Nasci em uma tribo africana. Nessa aldeia nenhum castigo era dado às crianças. Elas eram felizes e livres, num limite territorial estipulado pelos mais velhos.
Minha infância foi dotada de uma superproteção do meu anjo-da-guarda. Brinquei, mas nunca me machuquei. Nunca fiquei doente, não passei frio, fome ou sede.
O rio era um pouco distante da tribo. Lá era perigoso, tinha jacarés e eles comiam qualquer animal ou humano que se aproximassem das margens ou se distraíssem nos banhos.
Na seca, caminhávamos muito em busca de água.
Na adolescência, descobri que a região era hostil. Fora as zebras e girafas, podíamos ser comidos pelos outros animais. Só saíamos em grupos bem armados. Nossas armas eram lanças, arco e flecha, tacapes, e usávamos instrumentos acústicos para amedrontar os animais. Os tambores assustavam, inclusive, leões.

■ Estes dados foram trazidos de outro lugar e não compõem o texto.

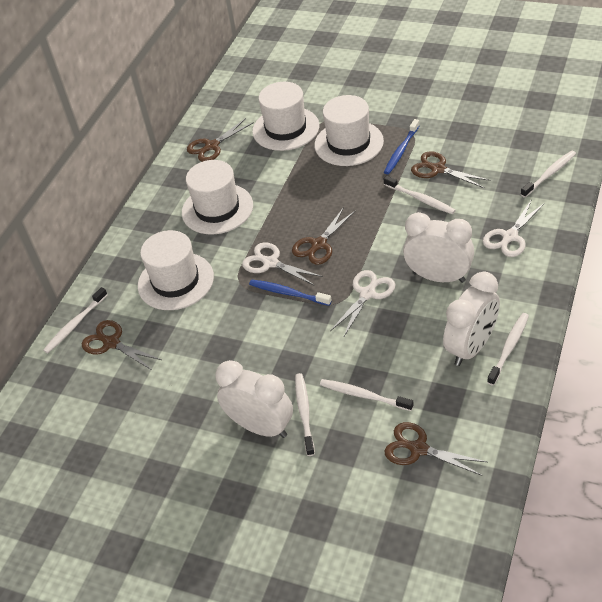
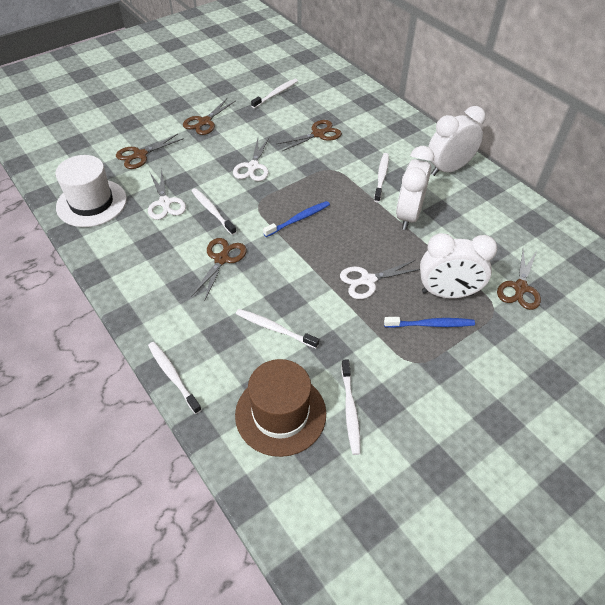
brown hat: none = 0 -> [235,359,326,457] = 1
white hat: [138,230,214,310] [182,160,253,234] [252,82,319,151] [314,95,384,166] = 4 -> [55,155,127,227] = 1

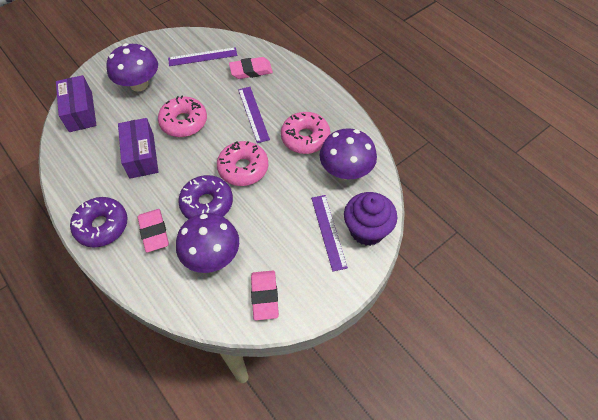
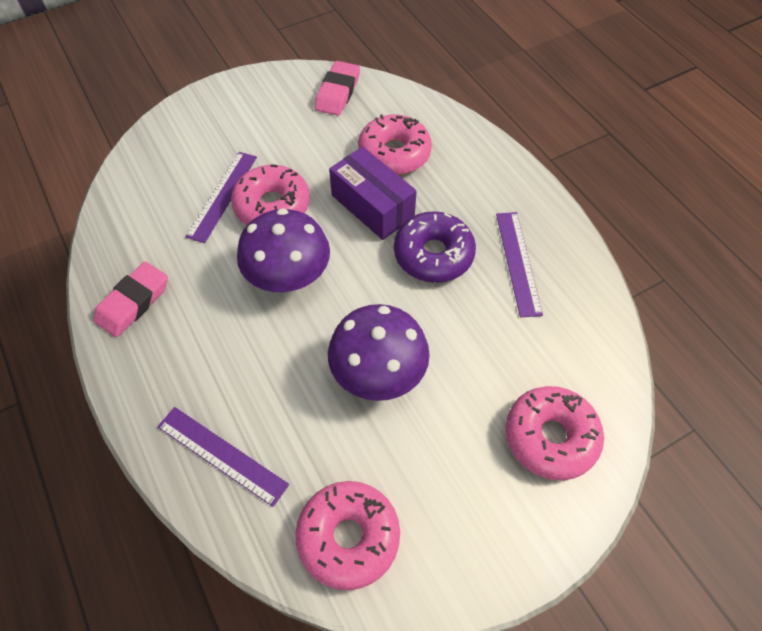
pink donut: [158,95,207,137] [217,141,268,186] [281,112,330,154] = 3 -> [231,164,310,225] [295,481,400,590] [358,114,432,175] [506,386,604,480] = 4
pink eraser: [138,209,169,252] [229,57,273,79] [251,270,279,320] = 3 -> [94,262,168,337] [315,61,360,116] = 2
purple box: [56,75,97,132] [118,118,158,179] = 2 -> [329,147,417,240] = 1
purple cupcake: [344,192,397,246] = 1 -> none = 0
purple donut: [70,197,128,247] [178,175,233,219] = 2 -> [394,211,476,283] = 1
purple mushroom: [106,43,158,91] [176,213,239,273] [320,128,377,179] = 3 -> [237,208,330,292] [328,304,430,401] = 2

Caçávamos e pescávamos. Eu adorava o vento no rosto. Eu e outras crianças resolvemos montar em uma zebra. Elas eram mansas, comiam o que dávamos a elas, aproximei, acariciei e montei na zebra, ela não gostou e disparou, acabei caindo. Todos riram muito. Tudo para nós era motivo de boas gargalhadas.
Fiz amizade com um elefante. Um dia, me atrevi e subi nele e sentei-me e fiquei acariciando uma de suas orelhas. Andei um bom tempo com meu amigo elefante. Fiz isso muitas vezes, tínhamos um elo de amor muito grande.
Eu aprendi, vendo o feiticeiro da tribo, a falar com os desuses. Falei com meu anjo-da-guarda. Ele sempre se fazia presente, evitando que eu caísse em armadilhas, cruzasse com animais peçonhentos, etc.
Perguntei a ele: como posso trazer água para o centro da aldeia? Não tive resposta.
Quando dormi, sonhei:
Meu anjo-da-guarda, de nome José, levou-me a um lugar onde vi água encanada, rodas d´água, como furar um poço artesiano, como desviar um trecho de rio. Depois fui ver como eram construídos. Resolvi que faria os três.
Amanheci inspirado. Falei do meu sonho e convidei todos a me ajudarem, assim teríamos um poço e uma fonte no meio da aldeia.
Eles se empolgaram com a ideia e começamos a cavar. Precisei fazer várias experiências de um material que não enfraquecesse ao ficar imerso e que tivesse resistência para suportar o peso de terra em cima.
Consegui fazer um molde do tamanho do cano de que eu precisava. Usei uma argamassa feita de pedras moídas, mato e terra úmida e o cozinhei em um forno feito especialmente para isso. Ficou como uma cerâmica.
Quando tinha o número de canos suficientes, começamos a cavar um buraco fundo perto do rio até o lugar onde seria o poço da aldeia.
Meus amigos nada entendiam, mas gostaram da ideia de ter água na aldeia e me ajudaram.
Consegui desviar um trecho do rio até perto da aldeia e fiz uma roda d’água para moer os grãos que plantávamos. O poço artesiano passou a fornecer água potável.
Levei a vida inteira para ver esse resultado.
Meu anjo-da-guarda, José, falou que eu era um farol e havia levado luz para essa região.
Quando completei 55 anos, meu tempo de vida terrena terminou. Era hora de voltar ao trabalho, parti.
Essa foi a minha experiência na vida terrestre.
FIM
― Obrigada, Daniel. Foi um prazer ouvi-lo. É preciso muita coragem para ser indígena africano. Foi e é o povo mais maltratado do planeta.
― Essa tribo em que vivi, já estava pronta para a ascensão, por isso, não foi molestada por nenhuma raça predadora. Já não estão no planeta.